The jewel in the crown of the local investment programme is the land-reclamation project that was signed off at the end of July 2015. This will create an offshore district of about 14.8 acres off the area of Larvotto and will include 60,000sq m of business and residential space, plus a park, a marina, a seafront promenade and public facilities.
Demand for local property is such that Monaco agents are already receiving enquiries for the homes that will be built on reclaimed land, even though the official timescale estimates completion in 2025. ‘People are already asking me if they can look at the plans, even though that’s absolutely not possible at this stage,’ says M. Le Graverend.
Despite this voracious appetite, however, those buying in Monaco are extremely savvy about pricing. ‘They really do compare and check the price per square metre,’ explains M. Le Graverend. ‘Properties in Monaco are expensive and people are very careful, so the asking price needs to be right.’

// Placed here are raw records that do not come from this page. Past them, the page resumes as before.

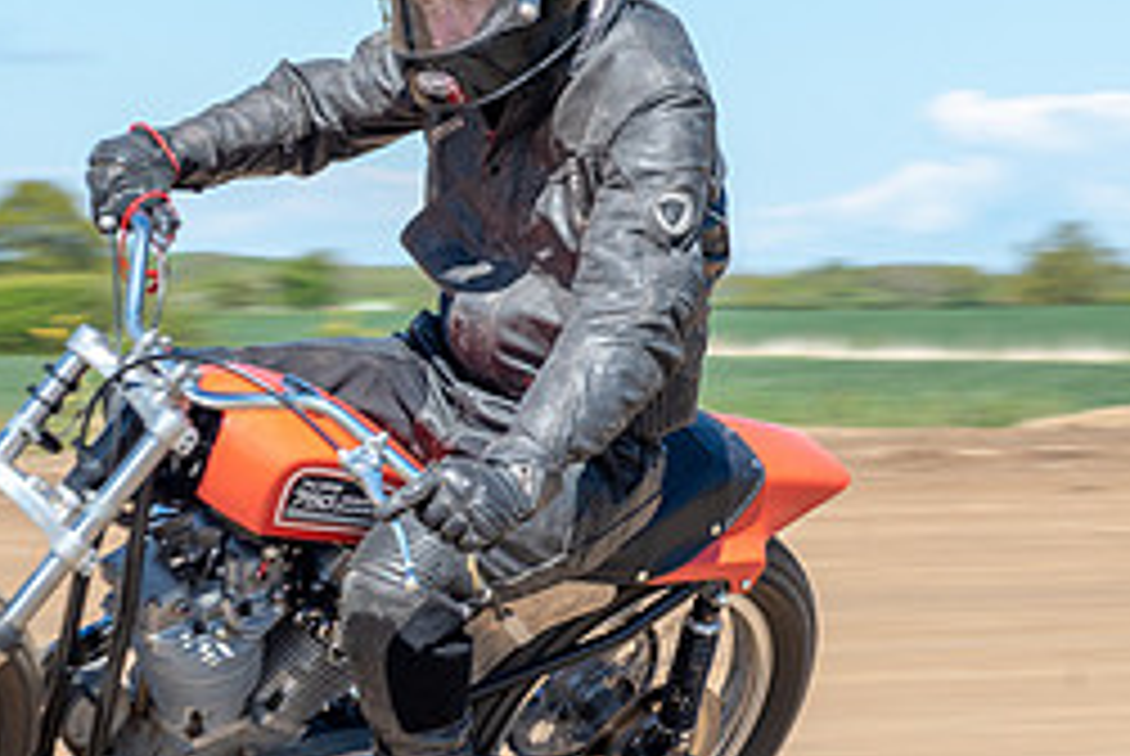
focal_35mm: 187
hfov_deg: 10.9
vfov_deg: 7.4
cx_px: 204
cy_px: 493
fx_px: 5876
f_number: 8
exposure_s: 1/160
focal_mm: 70
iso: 100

This is particularly true at the very top end of the market, which is moving a little more slowly than the rest, according to Mrs Olds. The big spenders from Russia and the former CIS are fewer than in the past, mak- ing sales above €10 million rather more sluggish. This, continues Mrs Olds, creates an excellent opportunity to buy bigger properties at good value: ‘If people have big families and want to move to Monaco, now is the time to start looking.’